Há ainda outra questão - no fundo, um perigoso risco - decorrente da afirmação de que a via da política (seja lá o que isso for), tudo poderá resolver, sem mais, relativamente ao problema do terorismo. Perigoso risco, sobretudo, se ficar no ar a ideia de que tal solução política, essa busca de uma solução exclusivamente e a todo o custo na política, será uma alternativa que nos pode permitir deixar de ter o incómodo de assumirmos atitude firme, mesmo militar e implicando, de facto, um novo tipo de guerra, contra este também novo terrorismo.

Ou seja (e aqui estará presente tal risco),

não significará o apelo á "solução política" - ainda que se soubesse qual a via concreta a seguir, o significado histórico e operativo dessa dita solução - uma tentativa de "acalmar" os terrorismos e os terroristas, perseguindo a ilusão de que, dessa forma, sem os hostilizar muito, nos manteríamos a salvo das suas iras?

Recordo-me que ontém, numa reportagem e debate sobre as eleições Norte-Americanas, na SIC Notícias, o jornalista de turno, inconscientemente, colocou a um dos comentadores uma pergunta muito significativa, mais ou menos nestes termos: "Acha que Kerry, se ganhar, conseguirá irritar menos os terroristas islâmicos"?

Dito de outro modo e completando a questão sobre o que é que significa a via da "solução política": não podererá significar o apelo a tal solução apenas e tão só uma atitude defensiva de quem já só reaje à inevitabilidade do terrorismo e se sente refém do medo?
Verificando-se esta hipótese, tal solução não seria apenas o começo da vitória do terrorismo sobre os nossos quadros de vida? Não estaríamos a entregar já, inconscientemente e com consequências futuras imprevisíveis (mas seguramente muito más) o "ouro ao bandido"?

Só vejo uma hipótese de, apelando-se à dita solução política (realmente, seja lá o que isso, em concreto, possa actualmente significar), se combater com um mínimo de eficácia o novo terrorismo: através de uma solução política também ela global, passando pela possibilidade de a comunidade internacional intervir directamente em todos os Estados que, no fundo, permitem e apoiam a estrutura logística das Al-Qaedas e sucedâneas, impondo-se uma nova ordem que, acompanhando a lógica de actuação terrorista actual, seja também ela mais transnacional e menos nacional, corresponda ao reconhecimento da existência de plúrimos centros de interesse e poderes existentes e que já não se enquadram somente na lógica do relacionamento clássico, inter-nacional, de soberanias (mais ou menos) absolutas.
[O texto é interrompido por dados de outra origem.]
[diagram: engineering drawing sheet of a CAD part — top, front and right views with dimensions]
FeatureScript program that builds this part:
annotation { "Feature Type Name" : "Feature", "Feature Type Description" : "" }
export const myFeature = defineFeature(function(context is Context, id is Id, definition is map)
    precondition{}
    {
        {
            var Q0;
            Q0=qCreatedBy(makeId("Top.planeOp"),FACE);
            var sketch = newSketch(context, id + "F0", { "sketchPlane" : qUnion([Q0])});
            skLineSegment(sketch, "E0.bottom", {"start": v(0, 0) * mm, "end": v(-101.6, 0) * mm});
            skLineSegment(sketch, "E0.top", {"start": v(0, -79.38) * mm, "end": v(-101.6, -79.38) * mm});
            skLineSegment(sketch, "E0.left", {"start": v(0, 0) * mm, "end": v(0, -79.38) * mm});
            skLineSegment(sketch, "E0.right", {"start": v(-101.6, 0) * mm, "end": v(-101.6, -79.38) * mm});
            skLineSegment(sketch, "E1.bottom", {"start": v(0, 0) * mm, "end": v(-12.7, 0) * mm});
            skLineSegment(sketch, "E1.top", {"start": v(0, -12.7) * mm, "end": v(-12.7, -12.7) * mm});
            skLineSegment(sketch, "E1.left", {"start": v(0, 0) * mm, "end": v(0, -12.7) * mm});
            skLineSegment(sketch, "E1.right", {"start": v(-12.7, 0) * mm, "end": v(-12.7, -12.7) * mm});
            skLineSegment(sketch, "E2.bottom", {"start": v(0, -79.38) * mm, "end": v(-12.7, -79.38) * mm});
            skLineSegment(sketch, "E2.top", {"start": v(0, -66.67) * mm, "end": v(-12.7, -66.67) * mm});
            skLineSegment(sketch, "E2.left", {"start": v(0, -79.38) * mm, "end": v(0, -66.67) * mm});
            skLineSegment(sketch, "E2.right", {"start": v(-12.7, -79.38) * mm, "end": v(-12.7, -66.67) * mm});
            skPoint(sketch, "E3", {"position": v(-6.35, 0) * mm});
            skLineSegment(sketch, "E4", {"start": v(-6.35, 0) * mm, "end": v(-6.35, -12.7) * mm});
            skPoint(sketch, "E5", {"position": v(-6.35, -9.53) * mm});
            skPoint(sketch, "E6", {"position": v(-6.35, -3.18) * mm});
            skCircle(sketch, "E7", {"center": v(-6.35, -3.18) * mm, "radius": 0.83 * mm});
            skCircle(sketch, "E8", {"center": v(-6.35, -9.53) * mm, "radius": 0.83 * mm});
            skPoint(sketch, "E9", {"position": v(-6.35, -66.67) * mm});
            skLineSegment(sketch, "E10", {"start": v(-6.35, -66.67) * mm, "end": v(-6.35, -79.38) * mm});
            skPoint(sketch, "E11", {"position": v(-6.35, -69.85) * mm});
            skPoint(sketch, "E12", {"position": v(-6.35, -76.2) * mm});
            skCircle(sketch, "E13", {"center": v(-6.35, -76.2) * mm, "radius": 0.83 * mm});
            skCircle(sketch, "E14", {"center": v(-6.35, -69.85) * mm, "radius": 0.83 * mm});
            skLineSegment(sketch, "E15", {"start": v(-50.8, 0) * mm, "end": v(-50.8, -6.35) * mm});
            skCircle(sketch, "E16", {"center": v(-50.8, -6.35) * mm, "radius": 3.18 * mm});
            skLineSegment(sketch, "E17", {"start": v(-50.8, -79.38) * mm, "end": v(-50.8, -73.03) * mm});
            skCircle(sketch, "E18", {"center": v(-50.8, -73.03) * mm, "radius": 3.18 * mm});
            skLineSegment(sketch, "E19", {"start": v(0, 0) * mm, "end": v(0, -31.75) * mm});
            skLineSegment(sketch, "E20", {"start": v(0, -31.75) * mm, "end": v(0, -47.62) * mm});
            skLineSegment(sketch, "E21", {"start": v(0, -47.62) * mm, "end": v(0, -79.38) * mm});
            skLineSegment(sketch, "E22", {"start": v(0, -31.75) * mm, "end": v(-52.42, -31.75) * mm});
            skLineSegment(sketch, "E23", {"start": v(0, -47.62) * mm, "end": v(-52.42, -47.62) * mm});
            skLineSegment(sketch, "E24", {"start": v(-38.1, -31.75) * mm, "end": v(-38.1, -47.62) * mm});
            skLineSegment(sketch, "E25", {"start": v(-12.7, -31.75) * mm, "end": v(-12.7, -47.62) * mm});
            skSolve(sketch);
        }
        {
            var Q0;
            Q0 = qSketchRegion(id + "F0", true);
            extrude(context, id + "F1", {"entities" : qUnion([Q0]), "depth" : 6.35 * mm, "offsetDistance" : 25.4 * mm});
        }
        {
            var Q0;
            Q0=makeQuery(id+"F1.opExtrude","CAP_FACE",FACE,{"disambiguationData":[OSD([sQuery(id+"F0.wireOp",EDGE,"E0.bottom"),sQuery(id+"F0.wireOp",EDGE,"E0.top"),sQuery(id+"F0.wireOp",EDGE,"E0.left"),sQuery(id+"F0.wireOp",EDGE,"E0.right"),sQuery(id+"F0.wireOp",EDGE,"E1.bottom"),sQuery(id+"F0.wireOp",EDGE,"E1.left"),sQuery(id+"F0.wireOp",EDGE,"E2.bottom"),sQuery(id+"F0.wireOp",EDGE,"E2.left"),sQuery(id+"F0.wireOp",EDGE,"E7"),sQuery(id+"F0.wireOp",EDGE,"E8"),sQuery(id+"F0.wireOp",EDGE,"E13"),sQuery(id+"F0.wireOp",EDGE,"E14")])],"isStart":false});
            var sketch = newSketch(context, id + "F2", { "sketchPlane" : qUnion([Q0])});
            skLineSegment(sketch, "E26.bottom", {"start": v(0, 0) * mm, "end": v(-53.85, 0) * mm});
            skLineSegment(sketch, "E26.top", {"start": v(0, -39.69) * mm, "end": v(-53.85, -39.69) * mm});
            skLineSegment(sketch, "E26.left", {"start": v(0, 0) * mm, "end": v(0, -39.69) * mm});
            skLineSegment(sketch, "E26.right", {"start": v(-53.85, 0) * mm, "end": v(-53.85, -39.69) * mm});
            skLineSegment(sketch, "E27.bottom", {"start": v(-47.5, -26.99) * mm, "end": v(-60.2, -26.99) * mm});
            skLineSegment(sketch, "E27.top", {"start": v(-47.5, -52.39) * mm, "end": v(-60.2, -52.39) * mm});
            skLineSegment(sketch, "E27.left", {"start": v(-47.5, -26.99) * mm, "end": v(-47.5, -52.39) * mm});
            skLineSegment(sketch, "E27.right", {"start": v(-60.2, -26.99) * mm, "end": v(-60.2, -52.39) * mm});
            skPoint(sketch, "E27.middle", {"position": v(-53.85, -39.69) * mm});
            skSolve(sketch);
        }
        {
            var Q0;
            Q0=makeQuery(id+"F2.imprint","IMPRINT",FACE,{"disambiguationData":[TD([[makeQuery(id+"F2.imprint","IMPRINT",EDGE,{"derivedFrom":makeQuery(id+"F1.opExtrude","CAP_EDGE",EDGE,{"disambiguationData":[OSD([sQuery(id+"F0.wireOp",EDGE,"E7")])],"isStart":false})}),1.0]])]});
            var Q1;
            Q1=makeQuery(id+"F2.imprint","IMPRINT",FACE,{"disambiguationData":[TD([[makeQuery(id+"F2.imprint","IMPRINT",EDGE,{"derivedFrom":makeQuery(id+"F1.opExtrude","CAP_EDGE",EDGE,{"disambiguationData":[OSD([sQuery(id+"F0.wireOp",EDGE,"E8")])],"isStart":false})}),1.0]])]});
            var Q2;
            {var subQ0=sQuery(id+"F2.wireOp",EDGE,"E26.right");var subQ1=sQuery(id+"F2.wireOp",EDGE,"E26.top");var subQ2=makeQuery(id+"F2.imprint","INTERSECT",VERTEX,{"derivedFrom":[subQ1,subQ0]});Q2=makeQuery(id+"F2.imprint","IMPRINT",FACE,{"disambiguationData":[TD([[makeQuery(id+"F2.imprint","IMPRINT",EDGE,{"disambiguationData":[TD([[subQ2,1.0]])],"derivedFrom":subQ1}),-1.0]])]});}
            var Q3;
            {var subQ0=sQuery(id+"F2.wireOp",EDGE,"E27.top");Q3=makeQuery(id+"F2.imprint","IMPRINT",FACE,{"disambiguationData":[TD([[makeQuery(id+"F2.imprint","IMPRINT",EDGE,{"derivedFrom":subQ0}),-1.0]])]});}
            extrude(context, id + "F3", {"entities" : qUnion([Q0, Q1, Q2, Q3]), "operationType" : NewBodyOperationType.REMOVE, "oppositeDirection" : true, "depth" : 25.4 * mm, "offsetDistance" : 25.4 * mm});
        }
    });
É que este terrorismo que nos assola hoje já se adaptou eficazmente - diria, concorrencialmente - à realidade dos factos marcada pela globalização; a organização institucional da comunidade internacional, ainda não!

Portanto, julgo que apelar-se a uma "solução política" deste problema só faz (um mínimo) de sentido, pressupondo também uma mudança de paradigma da actual organização da comunidade internacional.... É também abrir o próprio debate (sempre adiado, em termos práticos) sobre o fim da ordem mundial do pós-IIª Guerra Mundial e sobre a viabilidade da ONU, tal como a conhecemos.